Exercise brief: Make an exact copy of every record that follows.

(Study material)

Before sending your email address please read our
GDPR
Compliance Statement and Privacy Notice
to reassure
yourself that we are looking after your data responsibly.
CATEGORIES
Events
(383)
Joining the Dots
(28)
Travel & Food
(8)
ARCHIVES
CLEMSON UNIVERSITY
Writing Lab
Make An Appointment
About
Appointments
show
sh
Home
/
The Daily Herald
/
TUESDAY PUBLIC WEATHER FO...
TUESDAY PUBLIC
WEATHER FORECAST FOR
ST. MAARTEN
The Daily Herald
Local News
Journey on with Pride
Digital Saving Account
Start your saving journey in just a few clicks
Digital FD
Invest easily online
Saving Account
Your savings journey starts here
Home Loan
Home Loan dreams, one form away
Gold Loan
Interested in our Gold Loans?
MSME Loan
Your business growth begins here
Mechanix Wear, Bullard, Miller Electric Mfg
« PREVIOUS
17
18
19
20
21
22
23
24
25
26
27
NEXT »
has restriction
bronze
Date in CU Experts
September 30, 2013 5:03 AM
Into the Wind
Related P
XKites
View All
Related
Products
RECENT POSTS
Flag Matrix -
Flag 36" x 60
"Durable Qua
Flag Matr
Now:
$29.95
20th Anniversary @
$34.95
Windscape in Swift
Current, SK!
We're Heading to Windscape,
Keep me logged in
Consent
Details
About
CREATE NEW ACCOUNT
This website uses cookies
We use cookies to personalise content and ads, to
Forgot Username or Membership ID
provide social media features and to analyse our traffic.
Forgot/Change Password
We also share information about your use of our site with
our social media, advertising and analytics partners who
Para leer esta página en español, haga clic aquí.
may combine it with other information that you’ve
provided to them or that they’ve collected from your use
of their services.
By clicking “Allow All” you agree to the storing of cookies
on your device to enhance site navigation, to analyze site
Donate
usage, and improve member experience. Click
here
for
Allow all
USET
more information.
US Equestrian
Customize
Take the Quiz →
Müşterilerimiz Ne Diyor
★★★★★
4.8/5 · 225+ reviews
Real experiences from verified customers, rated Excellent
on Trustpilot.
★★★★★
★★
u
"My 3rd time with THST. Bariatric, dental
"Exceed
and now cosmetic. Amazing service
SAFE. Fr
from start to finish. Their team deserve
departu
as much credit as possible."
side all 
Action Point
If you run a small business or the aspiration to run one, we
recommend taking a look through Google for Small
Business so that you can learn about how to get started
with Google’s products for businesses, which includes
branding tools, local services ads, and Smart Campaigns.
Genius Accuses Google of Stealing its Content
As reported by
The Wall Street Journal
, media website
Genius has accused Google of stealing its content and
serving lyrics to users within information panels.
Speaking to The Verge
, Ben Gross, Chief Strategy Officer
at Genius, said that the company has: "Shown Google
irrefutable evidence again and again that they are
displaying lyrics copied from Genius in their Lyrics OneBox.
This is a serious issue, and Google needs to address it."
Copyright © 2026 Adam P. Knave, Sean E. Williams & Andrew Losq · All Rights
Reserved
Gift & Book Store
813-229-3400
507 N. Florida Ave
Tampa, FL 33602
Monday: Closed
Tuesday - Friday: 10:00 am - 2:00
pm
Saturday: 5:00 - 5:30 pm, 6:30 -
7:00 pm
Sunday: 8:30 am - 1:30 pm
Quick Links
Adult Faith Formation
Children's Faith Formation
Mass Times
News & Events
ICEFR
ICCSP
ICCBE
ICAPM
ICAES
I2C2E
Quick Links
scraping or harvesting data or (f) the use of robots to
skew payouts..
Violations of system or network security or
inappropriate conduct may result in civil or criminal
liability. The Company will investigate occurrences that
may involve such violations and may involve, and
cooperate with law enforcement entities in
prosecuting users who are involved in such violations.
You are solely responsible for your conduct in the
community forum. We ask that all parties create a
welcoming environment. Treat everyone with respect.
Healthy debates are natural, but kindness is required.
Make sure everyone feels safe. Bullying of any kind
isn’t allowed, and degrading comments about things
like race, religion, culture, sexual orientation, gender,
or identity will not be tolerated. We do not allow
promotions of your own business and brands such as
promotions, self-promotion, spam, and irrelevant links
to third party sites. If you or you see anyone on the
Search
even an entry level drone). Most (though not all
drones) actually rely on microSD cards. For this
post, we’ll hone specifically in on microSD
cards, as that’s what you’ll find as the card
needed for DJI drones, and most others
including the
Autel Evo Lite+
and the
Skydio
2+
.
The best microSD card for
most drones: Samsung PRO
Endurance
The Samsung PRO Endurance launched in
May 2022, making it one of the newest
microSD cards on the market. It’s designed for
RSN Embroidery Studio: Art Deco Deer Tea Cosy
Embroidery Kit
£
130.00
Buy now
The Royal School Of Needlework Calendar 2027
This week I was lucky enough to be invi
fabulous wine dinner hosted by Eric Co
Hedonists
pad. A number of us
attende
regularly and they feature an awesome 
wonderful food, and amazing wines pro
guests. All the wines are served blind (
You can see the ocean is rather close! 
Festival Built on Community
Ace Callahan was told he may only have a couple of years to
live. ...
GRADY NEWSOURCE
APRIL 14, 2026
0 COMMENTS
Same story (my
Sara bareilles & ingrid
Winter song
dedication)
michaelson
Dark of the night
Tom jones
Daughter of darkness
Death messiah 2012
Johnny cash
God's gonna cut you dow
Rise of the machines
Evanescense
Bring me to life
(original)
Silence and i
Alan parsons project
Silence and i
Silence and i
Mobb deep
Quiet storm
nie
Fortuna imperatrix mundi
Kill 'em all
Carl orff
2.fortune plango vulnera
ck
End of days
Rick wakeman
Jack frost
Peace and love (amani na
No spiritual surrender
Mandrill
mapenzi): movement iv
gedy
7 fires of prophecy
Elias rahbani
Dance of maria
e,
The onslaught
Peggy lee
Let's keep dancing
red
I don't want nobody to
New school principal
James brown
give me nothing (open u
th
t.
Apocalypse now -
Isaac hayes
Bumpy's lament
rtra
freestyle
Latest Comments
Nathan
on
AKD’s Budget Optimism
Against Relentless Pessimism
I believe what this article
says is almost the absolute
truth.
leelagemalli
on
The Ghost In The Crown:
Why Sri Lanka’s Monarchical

(End Study material)

Solution to this task:
Before sending your email address please read our
GDPR
Compliance Statement and Privacy Notice
to reassure
yourself that we are looking after your data responsibly.
CATEGORIES
Events
(383)
Joining the Dots
(28)
Travel & Food
(8)
ARCHIVES
CLEMSON UNIVERSITY
Writing Lab
Make An Appointment
About
Appointments
show
sh
Home
/
The Daily Herald
/
TUESDAY PUBLIC WEATHER FO...
TUESDAY PUBLIC
WEATHER FORECAST FOR
ST. MAARTEN
The Daily Herald
Local News
Journey on with Pride
Digital Saving Account
Start your saving journey in just a few clicks
Digital FD
Invest easily online
Saving Account
Your savings journey starts here
Home Loan
Home Loan dreams, one form away
Gold Loan
Interested in our Gold Loans?
MSME Loan
Your business growth begins here
Mechanix Wear, Bullard, Miller Electric Mfg
« PREVIOUS
17
18
19
20
21
22
23
24
25
26
27
NEXT »
has restriction
bronze
Date in CU Experts
September 30, 2013 5:03 AM
Into the Wind
Related P
XKites
View All
Related
Products
RECENT POSTS
Flag Matrix -
Flag 36" x 60
"Durable Qua
Flag Matr
Now:
$29.95
20th Anniversary @
$34.95
Windscape in Swift
Current, SK!
We're Heading to Windscape,
Keep me logged in
Consent
Details
About
CREATE NEW ACCOUNT
This website uses cookies
We use cookies to personalise content and ads, to
Forgot Username or Membership ID
provide social media features and to analyse our traffic.
Forgot/Change Password
We also share information about your use of our site with
our social media, advertising and analytics partners who
Para leer esta página en español, haga clic aquí.
may combine it with other information that you’ve
provided to them or that they’ve collected from your use
of their services.
By clicking “Allow All” you agree to the storing of cookies
on your device to enhance site navigation, to analyze site
Donate
usage, and improve member experience. Click
here
for
Allow all
USET
more information.
US Equestrian
Customize
Take the Quiz →
Müşterilerimiz Ne Diyor
★★★★★
4.8/5 · 225+ reviews
Real experiences from verified customers, rated Excellent
on Trustpilot.
★★★★★
★★
u
"My 3rd time with THST. Bariatric, dental
"Exceed
and now cosmetic. Amazing service
SAFE. Fr
from start to finish. Their team deserve
departu
as much credit as possible."
side all 
Action Point
If you run a small business or the aspiration to run one, we
recommend taking a look through Google for Small
Business so that you can learn about how to get started
with Google’s products for businesses, which includes
branding tools, local services ads, and Smart Campaigns.
Genius Accuses Google of Stealing its Content
As reported by
The Wall Street Journal
, media website
Genius has accused Google of stealing its content and
serving lyrics to users within information panels.
Speaking to The Verge
, Ben Gross, Chief Strategy Officer
at Genius, said that the company has: "Shown Google
irrefutable evidence again and again that they are
displaying lyrics copied from Genius in their Lyrics OneBox.
This is a serious issue, and Google needs to address it."
Copyright © 2026 Adam P. Knave, Sean E. Williams & Andrew Losq · All Rights
Reserved
Gift & Book Store
813-229-3400
507 N. Florida Ave
Tampa, FL 33602
Monday: Closed
Tuesday - Friday: 10:00 am - 2:00
pm
Saturday: 5:00 - 5:30 pm, 6:30 -
7:00 pm
Sunday: 8:30 am - 1:30 pm
Quick Links
Adult Faith Formation
Children's Faith Formation
Mass Times
News & Events
ICEFR
ICCSP
ICCBE
ICAPM
ICAES
I2C2E
Quick Links
scraping or harvesting data or (f) the use of robots to
skew payouts..
Violations of system or network security or
inappropriate conduct may result in civil or criminal
liability. The Company will investigate occurrences that
may involve such violations and may involve, and
cooperate with law enforcement entities in
prosecuting users who are involved in such violations.
You are solely responsible for your conduct in the
community forum. We ask that all parties create a
welcoming environment. Treat everyone with respect.
Healthy debates are natural, but kindness is required.
Make sure everyone feels safe. Bullying of any kind
isn’t allowed, and degrading comments about things
like race, religion, culture, sexual orientation, gender,
or identity will not be tolerated. We do not allow
promotions of your own business and brands such as
promotions, self-promotion, spam, and irrelevant links
to third party sites. If you or you see anyone on the
Search
even an entry level drone). Most (though not all
drones) actually rely on microSD cards. For this
post, we’ll hone specifically in on microSD
cards, as that’s what you’ll find as the card
needed for DJI drones, and most others
including the
Autel Evo Lite+
and the
Skydio
2+
.
The best microSD card for
most drones: Samsung PRO
Endurance
The Samsung PRO Endurance launched in
May 2022, making it one of the newest
microSD cards on the market. It’s designed for
RSN Embroidery Studio: Art Deco Deer Tea Cosy
Embroidery Kit
£
130.00
Buy now
The Royal School Of Needlework Calendar 2027
This week I was lucky enough to be invi
fabulous wine dinner hosted by Eric Co
Hedonists
pad. A number of us
attende
regularly and they feature an awesome 
wonderful food, and amazing wines pro
guests. All the wines are served blind (
You can see the ocean is rather close! 
Festival Built on Community
Ace Callahan was told he may only have a couple of years to
live. ...
GRADY NEWSOURCE
APRIL 14, 2026
0 COMMENTS
Same story (my
Sara bareilles & ingrid
Winter song
dedication)
michaelson
Dark of the night
Tom jones
Daughter of darkness
Death messiah 2012
Johnny cash
God's gonna cut you dow
Rise of the machines
Evanescense
Bring me to life
(original)
Silence and i
Alan parsons project
Silence and i
Silence and i
Mobb deep
Quiet storm
nie
Fortuna imperatrix mundi
Kill 'em all
Carl orff
2.fortune plango vulnera
ck
End of days
Rick wakeman
Jack frost
Peace and love (amani na
No spiritual surrender
Mandrill
mapenzi): movement iv
gedy
7 fires of prophecy
Elias rahbani
Dance of maria
e,
The onslaught
Peggy lee
Let's keep dancing
red
I don't want nobody to
New school principal
James brown
give me nothing (open u
th
t.
Apocalypse now -
Isaac hayes
Bumpy's lament
rtra
freestyle
Latest Comments
Nathan
on
AKD’s Budget Optimism
Against Relentless Pessimism
I believe what this article
says is almost the absolute
truth.
leelagemalli
on
The Ghost In The Crown:
Why Sri Lanka’s Monarchical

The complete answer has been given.